Records excerpted from a collection:
________

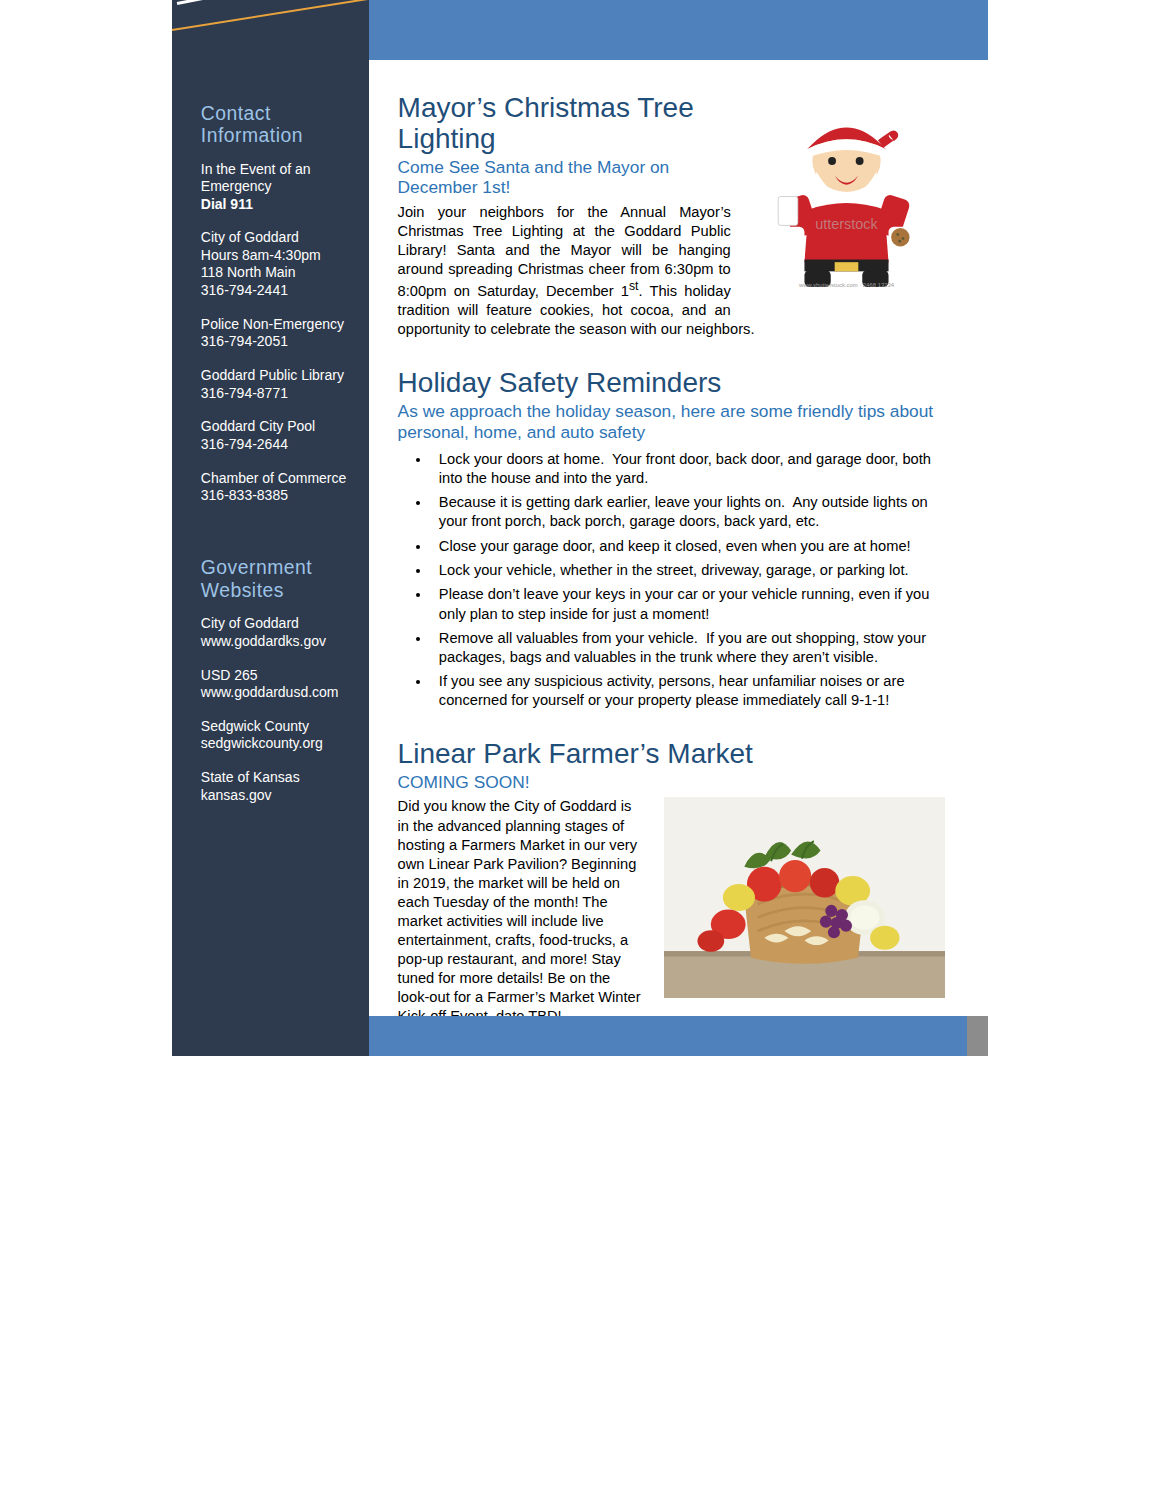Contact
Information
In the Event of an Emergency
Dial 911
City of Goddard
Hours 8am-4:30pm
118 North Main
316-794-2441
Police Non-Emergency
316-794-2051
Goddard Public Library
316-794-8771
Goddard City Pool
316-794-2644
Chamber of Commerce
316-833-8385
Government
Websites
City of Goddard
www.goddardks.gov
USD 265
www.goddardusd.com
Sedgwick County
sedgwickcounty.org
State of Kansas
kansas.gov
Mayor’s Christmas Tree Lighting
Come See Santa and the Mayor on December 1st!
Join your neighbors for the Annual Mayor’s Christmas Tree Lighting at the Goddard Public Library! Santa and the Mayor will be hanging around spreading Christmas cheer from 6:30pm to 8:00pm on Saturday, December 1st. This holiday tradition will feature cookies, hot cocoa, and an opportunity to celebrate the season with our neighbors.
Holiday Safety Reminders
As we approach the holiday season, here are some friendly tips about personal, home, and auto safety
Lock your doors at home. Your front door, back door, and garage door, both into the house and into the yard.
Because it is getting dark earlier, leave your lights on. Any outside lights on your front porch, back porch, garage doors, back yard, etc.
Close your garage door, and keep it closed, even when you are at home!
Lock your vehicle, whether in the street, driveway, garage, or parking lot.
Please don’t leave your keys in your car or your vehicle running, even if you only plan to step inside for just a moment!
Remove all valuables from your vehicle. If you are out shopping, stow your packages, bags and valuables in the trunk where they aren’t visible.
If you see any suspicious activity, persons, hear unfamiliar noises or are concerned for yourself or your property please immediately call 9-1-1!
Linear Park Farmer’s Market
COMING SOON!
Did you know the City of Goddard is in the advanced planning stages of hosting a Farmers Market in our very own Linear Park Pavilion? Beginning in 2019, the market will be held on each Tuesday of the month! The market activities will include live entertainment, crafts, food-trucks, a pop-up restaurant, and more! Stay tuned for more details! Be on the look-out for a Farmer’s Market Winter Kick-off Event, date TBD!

________

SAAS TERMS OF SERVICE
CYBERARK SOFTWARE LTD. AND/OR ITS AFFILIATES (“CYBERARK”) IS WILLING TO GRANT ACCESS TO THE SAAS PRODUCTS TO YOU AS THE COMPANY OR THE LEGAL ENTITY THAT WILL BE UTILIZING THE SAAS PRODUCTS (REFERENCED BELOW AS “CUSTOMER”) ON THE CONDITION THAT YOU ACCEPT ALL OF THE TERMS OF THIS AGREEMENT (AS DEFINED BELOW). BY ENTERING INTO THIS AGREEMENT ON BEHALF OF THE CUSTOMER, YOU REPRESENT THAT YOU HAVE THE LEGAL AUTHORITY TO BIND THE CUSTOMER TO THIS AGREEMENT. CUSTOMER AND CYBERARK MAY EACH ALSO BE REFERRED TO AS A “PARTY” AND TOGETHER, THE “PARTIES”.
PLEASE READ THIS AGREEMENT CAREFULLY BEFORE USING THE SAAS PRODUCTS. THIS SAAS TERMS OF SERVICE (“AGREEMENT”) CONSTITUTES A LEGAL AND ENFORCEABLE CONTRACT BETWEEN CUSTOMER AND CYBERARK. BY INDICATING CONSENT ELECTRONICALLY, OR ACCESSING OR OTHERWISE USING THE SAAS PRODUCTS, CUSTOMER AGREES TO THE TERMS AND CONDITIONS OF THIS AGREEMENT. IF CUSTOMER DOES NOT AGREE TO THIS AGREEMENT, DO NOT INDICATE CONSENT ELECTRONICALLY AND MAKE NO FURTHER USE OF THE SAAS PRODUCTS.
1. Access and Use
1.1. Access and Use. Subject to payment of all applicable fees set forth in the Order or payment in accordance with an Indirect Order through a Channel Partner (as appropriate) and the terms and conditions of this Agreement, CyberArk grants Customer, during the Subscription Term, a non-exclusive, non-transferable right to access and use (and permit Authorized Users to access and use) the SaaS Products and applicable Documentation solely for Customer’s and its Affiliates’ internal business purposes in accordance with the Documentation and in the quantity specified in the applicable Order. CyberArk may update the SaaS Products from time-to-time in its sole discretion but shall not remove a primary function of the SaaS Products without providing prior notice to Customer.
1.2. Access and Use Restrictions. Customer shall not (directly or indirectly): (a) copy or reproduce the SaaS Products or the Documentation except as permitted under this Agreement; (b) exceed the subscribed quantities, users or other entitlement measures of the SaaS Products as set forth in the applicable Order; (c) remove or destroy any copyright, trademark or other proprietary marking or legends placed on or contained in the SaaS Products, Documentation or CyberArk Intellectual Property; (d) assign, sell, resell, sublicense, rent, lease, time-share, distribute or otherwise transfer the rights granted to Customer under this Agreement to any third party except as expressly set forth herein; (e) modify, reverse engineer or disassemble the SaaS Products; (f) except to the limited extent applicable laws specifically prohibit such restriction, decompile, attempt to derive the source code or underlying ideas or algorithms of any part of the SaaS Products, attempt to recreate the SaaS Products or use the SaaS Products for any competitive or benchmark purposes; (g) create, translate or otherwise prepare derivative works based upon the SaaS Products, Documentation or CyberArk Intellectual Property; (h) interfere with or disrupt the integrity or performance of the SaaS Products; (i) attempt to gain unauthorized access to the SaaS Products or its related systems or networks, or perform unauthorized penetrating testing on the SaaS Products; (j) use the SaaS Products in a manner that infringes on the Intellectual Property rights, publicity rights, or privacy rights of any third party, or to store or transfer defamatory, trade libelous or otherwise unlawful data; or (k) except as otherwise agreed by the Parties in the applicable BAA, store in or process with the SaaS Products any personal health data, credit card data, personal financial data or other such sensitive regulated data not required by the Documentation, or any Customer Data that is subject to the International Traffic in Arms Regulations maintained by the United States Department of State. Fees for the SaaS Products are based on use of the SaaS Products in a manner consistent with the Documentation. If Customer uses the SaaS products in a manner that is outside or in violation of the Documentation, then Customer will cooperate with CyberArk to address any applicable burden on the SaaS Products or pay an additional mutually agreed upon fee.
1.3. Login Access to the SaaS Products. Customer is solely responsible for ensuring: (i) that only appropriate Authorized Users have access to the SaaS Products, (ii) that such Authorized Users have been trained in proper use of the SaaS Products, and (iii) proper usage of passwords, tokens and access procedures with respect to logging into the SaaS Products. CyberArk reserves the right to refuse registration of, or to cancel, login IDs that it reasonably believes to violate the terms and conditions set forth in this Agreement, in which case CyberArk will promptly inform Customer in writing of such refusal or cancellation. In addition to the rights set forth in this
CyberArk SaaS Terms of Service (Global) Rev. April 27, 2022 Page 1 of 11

________

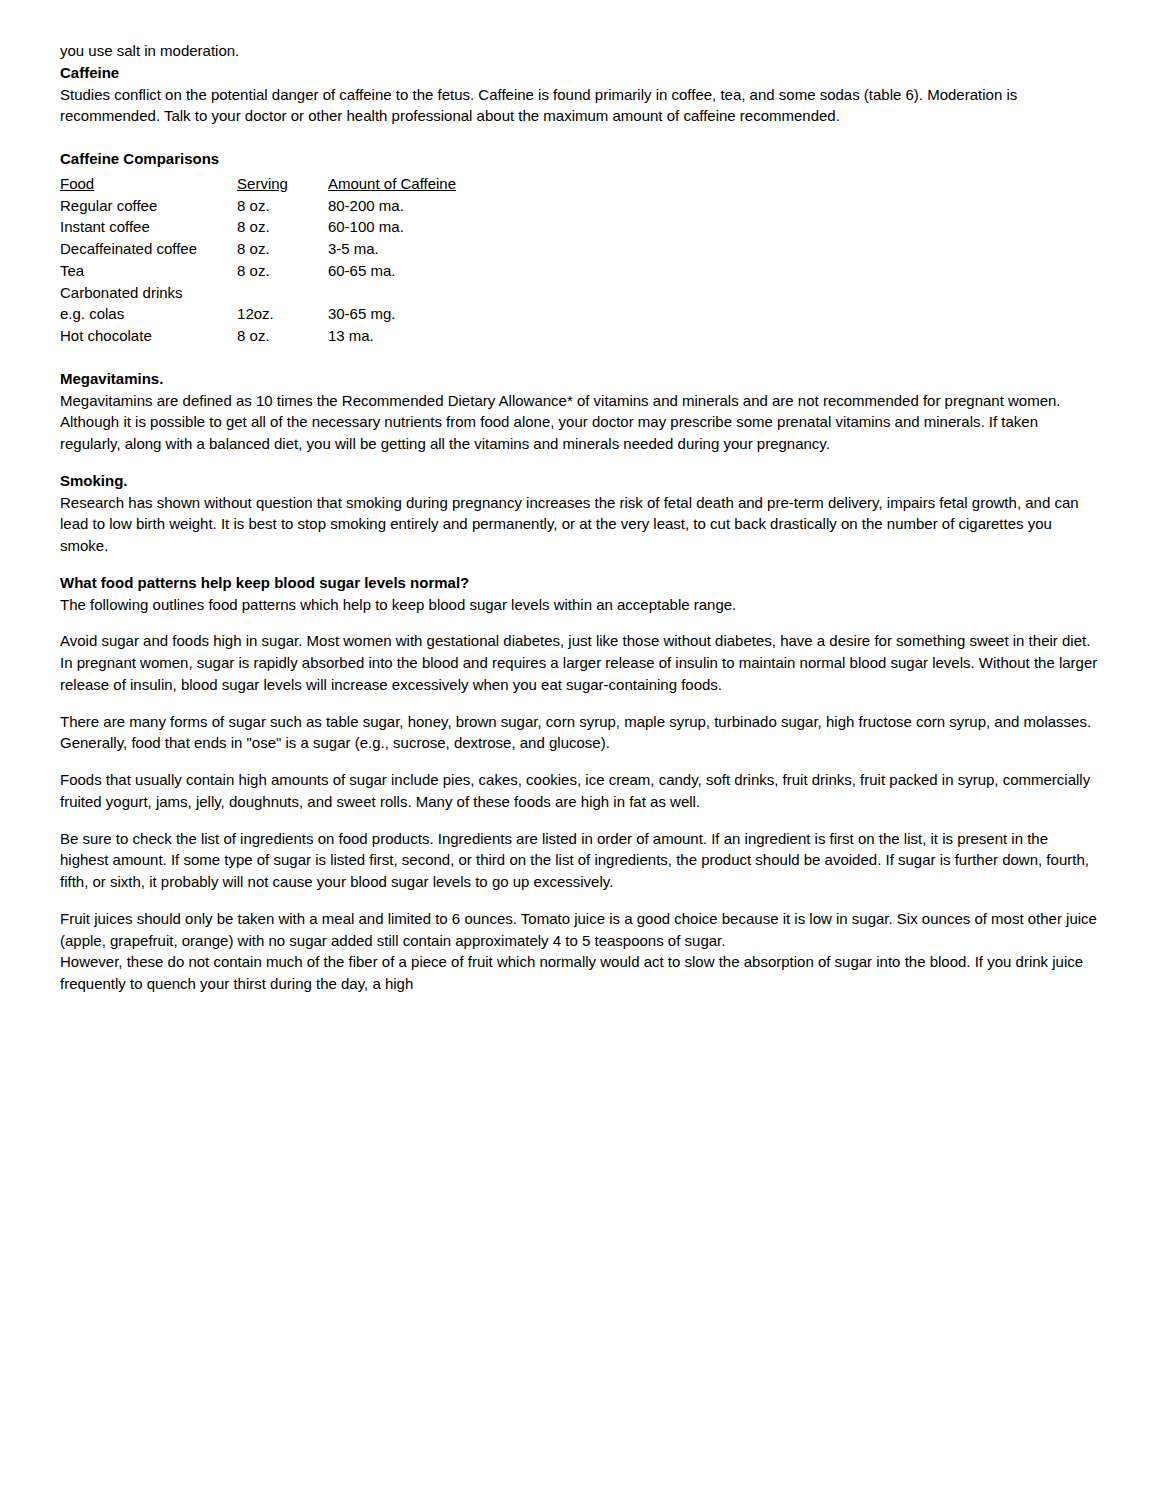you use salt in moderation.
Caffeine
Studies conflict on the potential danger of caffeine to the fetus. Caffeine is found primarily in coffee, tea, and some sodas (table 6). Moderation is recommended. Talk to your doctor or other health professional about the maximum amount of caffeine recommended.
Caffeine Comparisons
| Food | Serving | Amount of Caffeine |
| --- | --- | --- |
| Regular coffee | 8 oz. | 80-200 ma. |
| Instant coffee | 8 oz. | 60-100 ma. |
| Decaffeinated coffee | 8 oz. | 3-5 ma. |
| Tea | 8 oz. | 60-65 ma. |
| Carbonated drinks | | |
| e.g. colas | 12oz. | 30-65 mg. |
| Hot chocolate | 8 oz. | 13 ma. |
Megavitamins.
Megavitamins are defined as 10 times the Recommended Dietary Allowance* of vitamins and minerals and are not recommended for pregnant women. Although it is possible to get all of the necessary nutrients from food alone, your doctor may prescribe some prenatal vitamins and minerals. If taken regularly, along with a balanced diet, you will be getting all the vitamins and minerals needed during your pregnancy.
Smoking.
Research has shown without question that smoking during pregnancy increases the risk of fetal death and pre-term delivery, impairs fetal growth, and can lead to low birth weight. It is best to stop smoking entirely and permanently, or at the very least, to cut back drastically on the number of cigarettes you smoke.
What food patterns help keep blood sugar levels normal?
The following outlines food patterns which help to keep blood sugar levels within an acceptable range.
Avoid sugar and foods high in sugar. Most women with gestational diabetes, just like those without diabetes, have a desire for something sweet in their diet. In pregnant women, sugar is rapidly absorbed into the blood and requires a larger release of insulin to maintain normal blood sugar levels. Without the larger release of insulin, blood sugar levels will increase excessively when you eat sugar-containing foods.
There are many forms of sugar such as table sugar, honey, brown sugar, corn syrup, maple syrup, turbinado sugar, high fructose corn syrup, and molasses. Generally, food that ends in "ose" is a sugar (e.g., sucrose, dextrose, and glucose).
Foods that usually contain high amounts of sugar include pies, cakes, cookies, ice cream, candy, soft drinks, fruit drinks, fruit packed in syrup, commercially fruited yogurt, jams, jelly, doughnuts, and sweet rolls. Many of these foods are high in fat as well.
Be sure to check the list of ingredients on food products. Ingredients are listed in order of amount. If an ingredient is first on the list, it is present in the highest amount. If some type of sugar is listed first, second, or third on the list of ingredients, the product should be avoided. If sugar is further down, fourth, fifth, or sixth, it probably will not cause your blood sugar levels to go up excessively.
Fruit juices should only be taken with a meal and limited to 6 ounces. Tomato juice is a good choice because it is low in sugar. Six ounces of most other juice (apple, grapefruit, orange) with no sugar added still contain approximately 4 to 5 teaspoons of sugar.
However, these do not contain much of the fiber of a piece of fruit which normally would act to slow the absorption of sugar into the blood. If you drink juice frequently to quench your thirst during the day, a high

________

Check the data for the word "December" and pull out the lines that have it.

Come See Santa and the Mayor on December 1st!
Join your neighbors for the Annual Mayor’s Christmas Tree Lighting at the Goddard Public Library! Santa and the Mayor will be hanging around spreading Christmas cheer from 6:30pm to 8:00pm on Saturday, December 1st. This holiday tradition will feature cookies, hot cocoa, and an opportunity to celebrate the season with our neighbors.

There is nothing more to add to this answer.